_Your objective_:
Retype the James McAvoy interview on Filth below in full, word for word, keeping every line, symbol and spacing unchanged.

_Source text_:
┌──

James McAvoy Interview on Filth: "This film was gonna kill me"

0

We had a chance to interview James McAvoy about what might very well be the role of his career. In Filth, the talented Scotsman plays Bruce Robertson, a morally corrupt, cocaine-snorting, boozing, manipulative and violent Scottish cop, who would do anything to be promoted, which is includes, but is not limited to, playing his colleagues against one another and sleeping with their wives. Oh and he’s an Irvine Welsh creation too, the best one to come on screen since the boys of Trainspotting. In our interview McAvoy tells us about how surprisingly easy it was for him to get into the state of mind of his character and how this film affected his own sense of humor and behavior and. He also talks….baking.

______________________________________________________________________________________

Filmfutter: With Trance, Welcome to the Punch and Filth you went to some really dark places this year.

└──

_Dataset extract_:
┌──

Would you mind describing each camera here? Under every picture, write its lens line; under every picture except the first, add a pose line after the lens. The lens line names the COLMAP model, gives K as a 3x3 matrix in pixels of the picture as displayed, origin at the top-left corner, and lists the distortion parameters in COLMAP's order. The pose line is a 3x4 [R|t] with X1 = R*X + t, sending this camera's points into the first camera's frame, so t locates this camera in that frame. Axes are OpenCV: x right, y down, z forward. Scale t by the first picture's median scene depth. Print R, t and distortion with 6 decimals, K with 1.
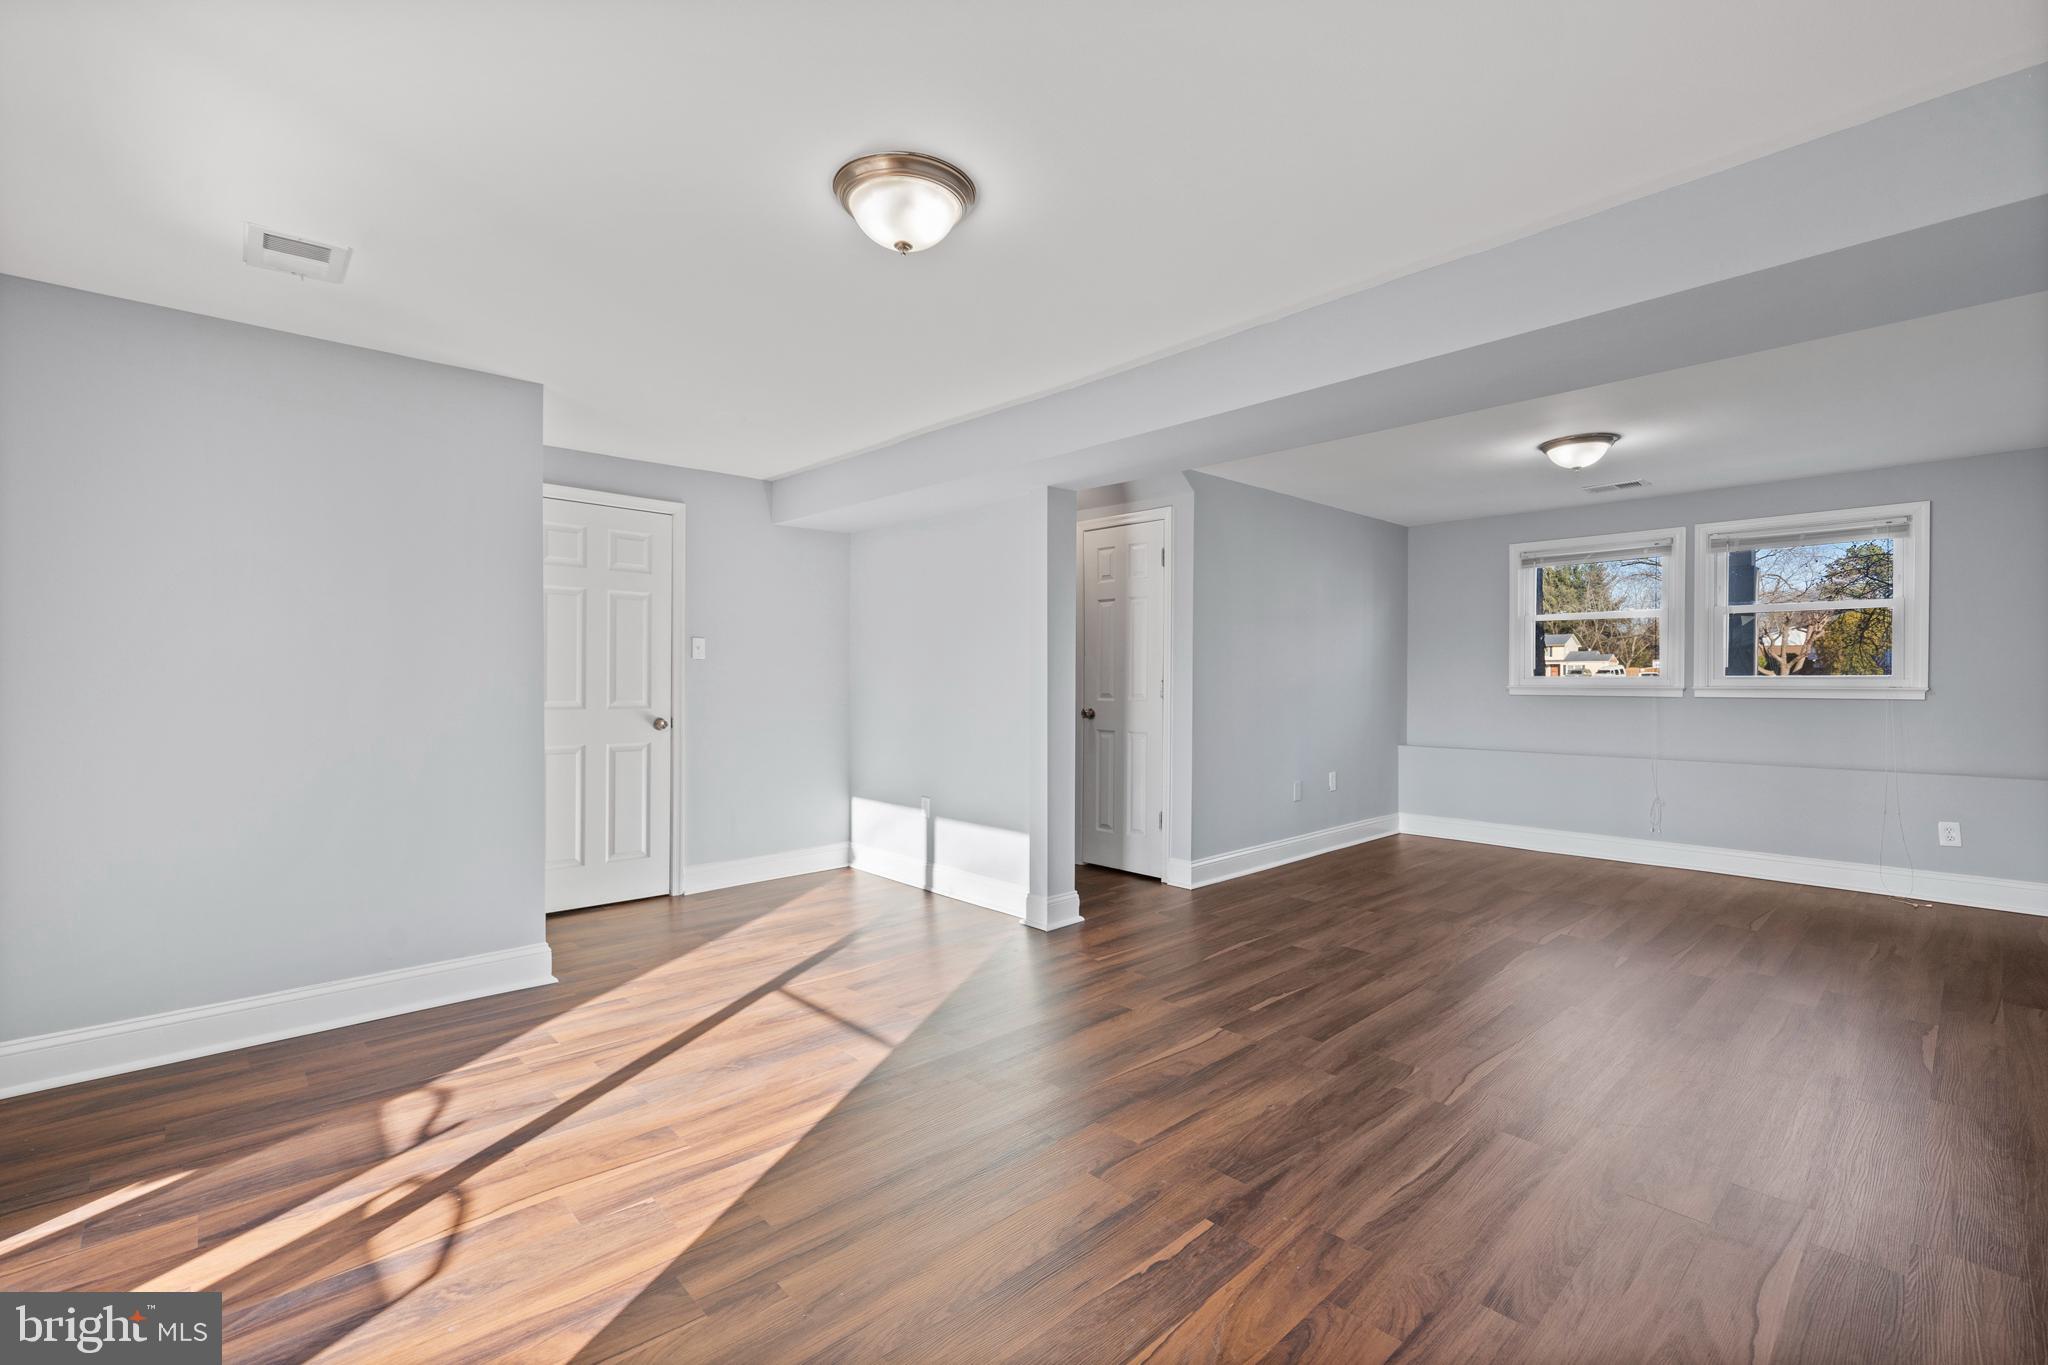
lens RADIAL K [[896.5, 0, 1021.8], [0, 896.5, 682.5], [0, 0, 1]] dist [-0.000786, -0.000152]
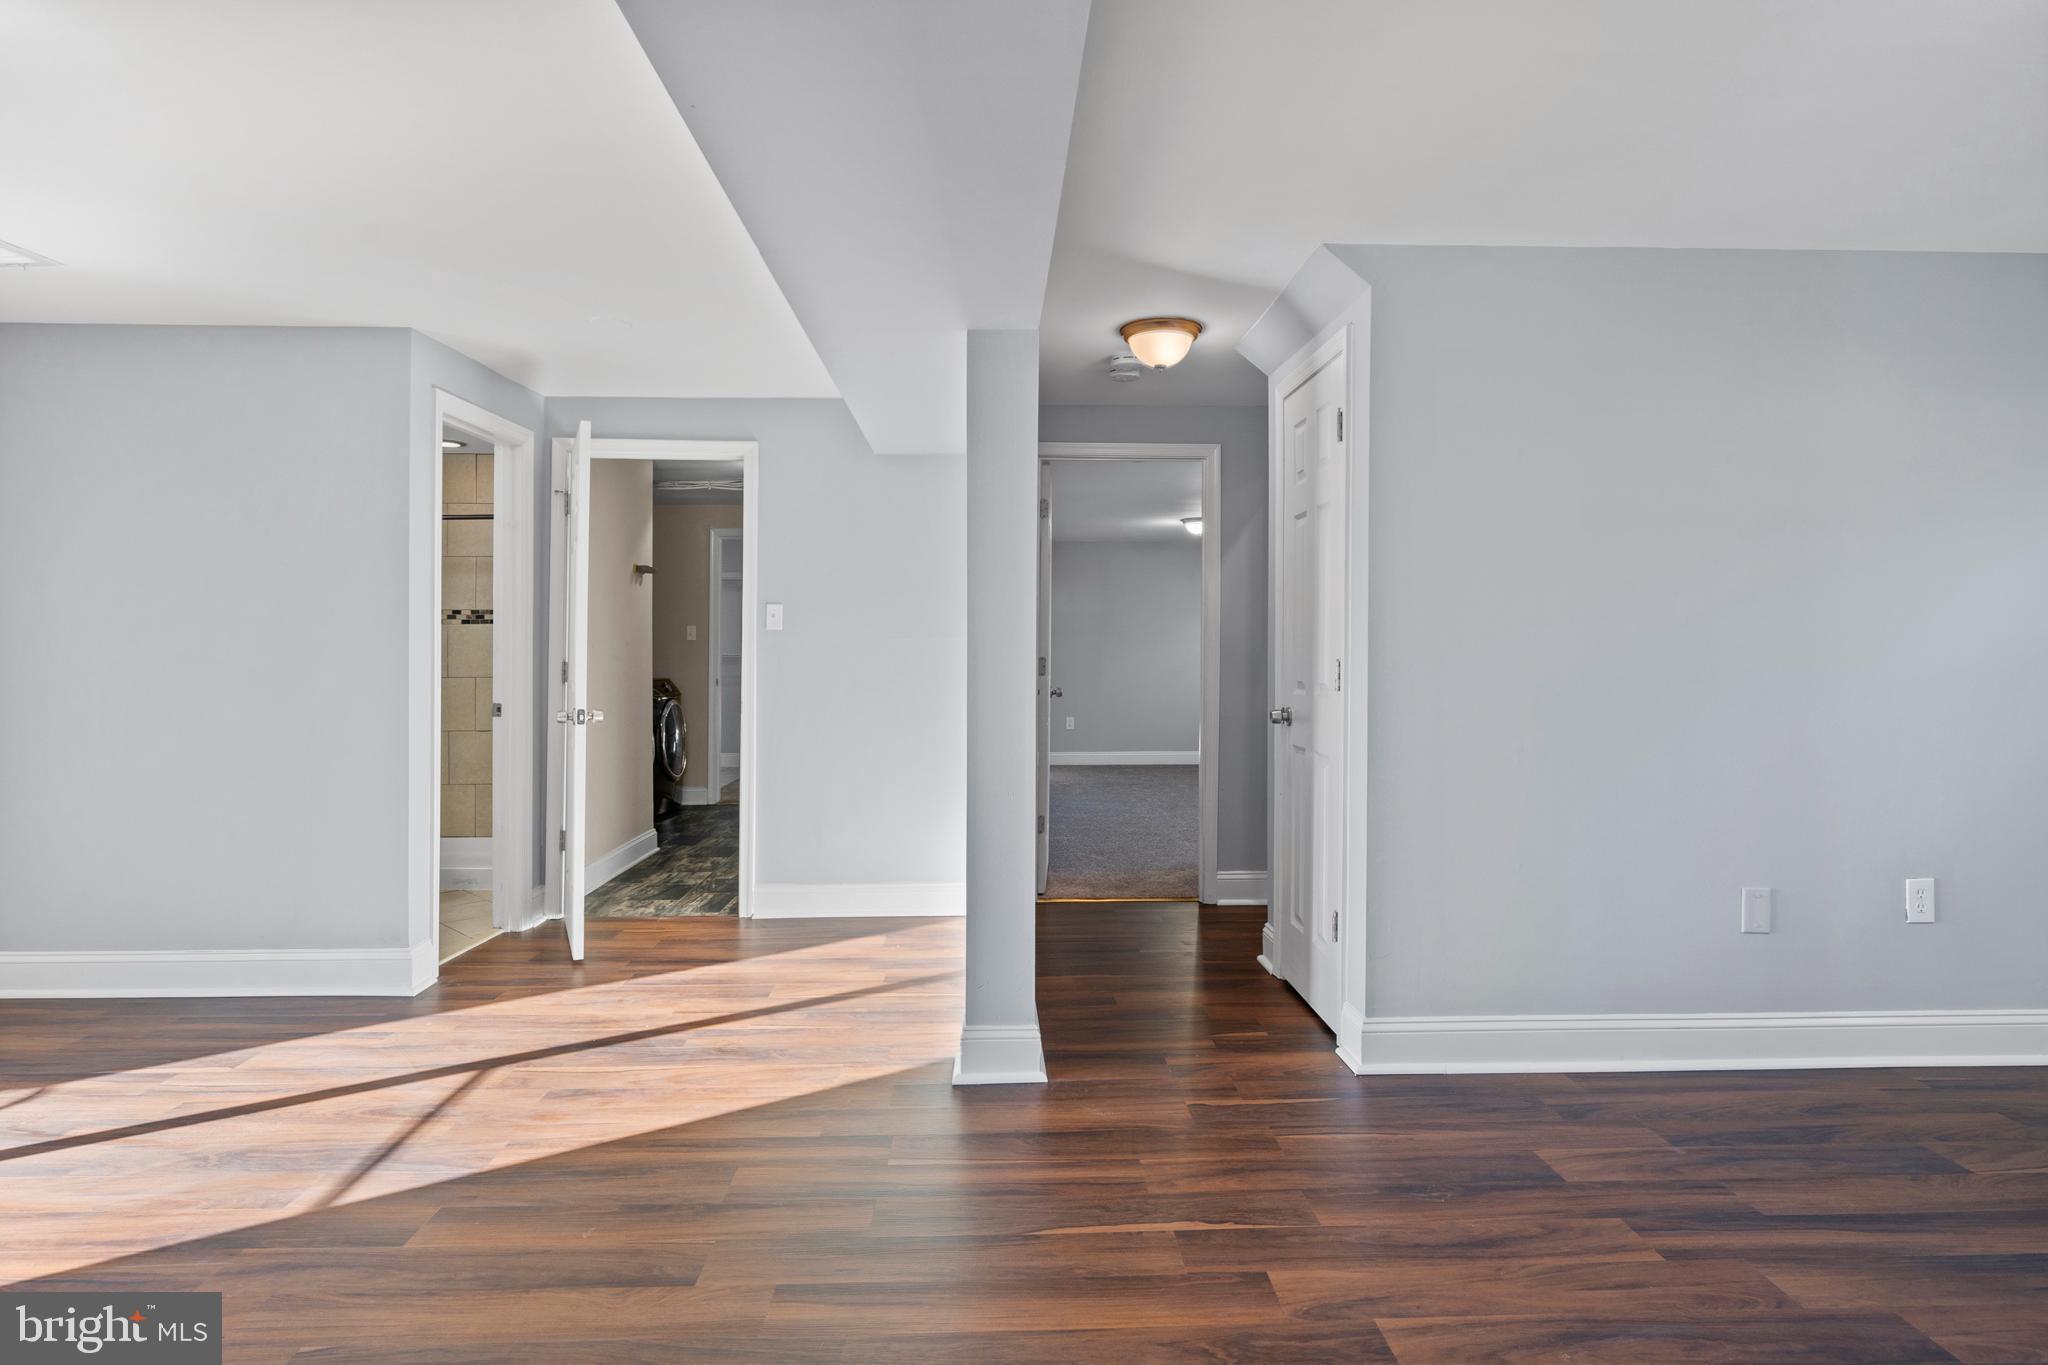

└──

_Written answer_:
James McAvoy Interview on Filth: "This film was gonna kill me"

0

We had a chance to interview James McAvoy about what might very well be the role of his career. In Filth, the talented Scotsman plays Bruce Robertson, a morally corrupt, cocaine-snorting, boozing, manipulative and violent Scottish cop, who would do anything to be promoted, which is includes, but is not limited to, playing his colleagues against one another and sleeping with their wives. Oh and he’s an Irvine Welsh creation too, the best one to come on screen since the boys of Trainspotting. In our interview McAvoy tells us about how surprisingly easy it was for him to get into the state of mind of his character and how this film affected his own sense of humor and behavior and. He also talks….baking.

______________________________________________________________________________________

Filmfutter: With Trance, Welcome to the Punch and Filth you went to some really dark places this year.